Now the "Research Division" has again stepped forward with a new undertaking: to monitor the consumption of a gas cloud by a black hole 25,000 lightyears away. "We understand that ambient light makes it difficult to see the stars, so we are searching for a location separated at a significant distance from human activity, such as Albany," said George Shea, identified as "Head of Research at the IFOCE" in the organization's press release. "If this cannot be achieved we will simply ask for time from the Keck telescopes in Hawaii."

And they actually did. They sent a formal, if laughable, letter to the director of the Keck Observatory requesting a time slot to use the telescope. "Our goal is to study the black hole's consumption of the gas cloud in an attempt to identify intake methods that can be employed by humans here on earth to increase eating efficiency," they wrote. According to the Huffington Post, the request couldn't be granted: For one, you've got to pay for it, and two, the telescope is booked through July.

Joking aside, there's seriously a gas cloud funneling toward our neighborhood black hole, known as Sagittarius A*, like water circles a drain. The gas cloud is called G2, and it's three times more massive than the Earth. Already, little bits of it are being pulled into the black hole, which is essentially a supermassive but tiny object (like if you were to cram 10 suns into New York City). This month, G2 is going to come close enough to Sagittarius A* that scientists think it will heat up to the point of releasing powerful, observable X-rays.

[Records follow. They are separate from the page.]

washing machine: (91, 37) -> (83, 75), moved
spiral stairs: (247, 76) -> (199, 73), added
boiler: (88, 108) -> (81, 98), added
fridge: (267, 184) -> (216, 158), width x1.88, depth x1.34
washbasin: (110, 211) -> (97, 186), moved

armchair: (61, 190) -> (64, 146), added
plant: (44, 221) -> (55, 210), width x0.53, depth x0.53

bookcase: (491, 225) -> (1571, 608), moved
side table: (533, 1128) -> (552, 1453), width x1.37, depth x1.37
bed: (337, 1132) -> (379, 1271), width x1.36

"Astronomers around the world are eagerly awaiting the first sign that this interaction has begun," said Jamie Kennea, of Pennsylvania State University, in a NASA statement. Major League Eaters are eager, too, though Shea admitted that "it is important to remember that the mechanics of the black hole and the human esophagus are entirely different." No word on whether the professional eater known as Russ "The Black Hole" Keeler, who in September consumed 11 cannoli in five minutes, will be paying attention to the astronomical gas-eating contest.